**Problem description**
In the forum thread below about shipping whipped body butter, list each username that appears as a post author, naming each one once.

**Selected text**
════

# Shipping whipped body butter



## TurbidBlue (Mar 26, 2009)

Okay....I know that the body butter I make will not withstand high temps (many many vacations with melted butter!   ). For those of you who sell online, how do you ship your body butters, whipped shea, etc to ensure that your customers rec it intact??

Thanks!
~Becky


----------



## Petals (Mar 26, 2009)

I get these liners from wholesalesuppliesplus.com.  You just press them on the opening of the jar and let them sit for a few hours.  They've been a lifesaver for me.


----------



## Tabitha (Mar 26, 2009)

I go to my local dollar store & purchase styrpfoam tortilla warmers & lunch box ice packs. I can fit 4 jars & 2 ice packs in te warmer & then the warmer fits snug in the larger flat rate priority postal boxes.





You can use larger coolers for larger qtys.

I figured this out only after I had 3 dozen jars melt when I sent them to my very 1st wholesale customer :cry: .


----------



## TurbidBlue (Mar 27, 2009)

Thanks petals for the tip about the lids.....I will look into them. I haven't had a jar leak on me yet....but it would be good to head off any potential problems with this!

And Tabby....thanks for the info on the dollar store coolers/ice packs! I'm going to have to pop into my local dollar store this week-end and take a look!

I've been selling to family/friends fro a few years now...but I'm trying to get my etsy shop up and running....which means shipping! I've never had to ship anything to friends/family. Unless you count lugging mounds of soap, body butters, and scrubs down to my MIL and Aunt in Florida when we go visit..(and I think the nice air conditioned car had a LOT to do with the butter not melting  :wink:   ). _I_ however am notorious for leaving my jar of butter in my tote and taking the tote to the pool/beach!


----------



## Tabitha (Mar 27, 2009)

If the butters are whipped, they will fall like souffles if they melt. The lids will prevent leakage, but if they melt when they solidify they will have lost thei are & be a different texture all together.


----------



## TurbidBlue (Mar 29, 2009)

Tabitha said:
			
		

> If the butters are whipped, they will fall like souffles if they melt. The lids will prevent leakage, but if they melt when they solidify they will have lost thei are & be a different texture all together.



  Don't I lnow it! Every year I take a jar of sun burn whip that I make down to the beach with me....and I forget and leave it in my tote. I wind up with more of a balm type product instead of the nice fluffy stuff. Still works wonderfully on my skin....but I'll never learn!


----------

════

Saved entries:

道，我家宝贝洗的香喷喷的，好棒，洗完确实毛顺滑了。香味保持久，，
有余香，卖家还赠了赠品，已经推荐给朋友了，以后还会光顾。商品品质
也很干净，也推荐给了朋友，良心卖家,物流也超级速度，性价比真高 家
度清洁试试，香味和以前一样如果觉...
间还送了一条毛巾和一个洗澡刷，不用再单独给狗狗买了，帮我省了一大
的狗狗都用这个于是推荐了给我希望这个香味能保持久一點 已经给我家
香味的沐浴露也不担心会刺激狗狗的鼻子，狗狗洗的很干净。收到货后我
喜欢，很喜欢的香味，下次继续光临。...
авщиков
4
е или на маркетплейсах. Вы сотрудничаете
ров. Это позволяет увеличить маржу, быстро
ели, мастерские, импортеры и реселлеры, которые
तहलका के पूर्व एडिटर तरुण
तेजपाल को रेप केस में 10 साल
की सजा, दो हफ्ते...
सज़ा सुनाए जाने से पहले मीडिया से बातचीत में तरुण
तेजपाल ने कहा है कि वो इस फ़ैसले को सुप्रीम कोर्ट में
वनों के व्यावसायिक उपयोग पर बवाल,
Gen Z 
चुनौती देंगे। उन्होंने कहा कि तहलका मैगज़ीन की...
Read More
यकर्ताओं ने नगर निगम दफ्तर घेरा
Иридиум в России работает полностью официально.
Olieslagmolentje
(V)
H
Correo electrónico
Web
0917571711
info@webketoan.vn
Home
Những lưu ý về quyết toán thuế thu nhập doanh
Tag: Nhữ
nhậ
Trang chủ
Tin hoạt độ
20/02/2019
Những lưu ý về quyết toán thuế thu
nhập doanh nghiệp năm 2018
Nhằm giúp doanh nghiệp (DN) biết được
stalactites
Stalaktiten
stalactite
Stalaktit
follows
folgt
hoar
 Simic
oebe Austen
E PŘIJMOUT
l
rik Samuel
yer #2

════

**Output**
TurbidBlue, Petals, Tabitha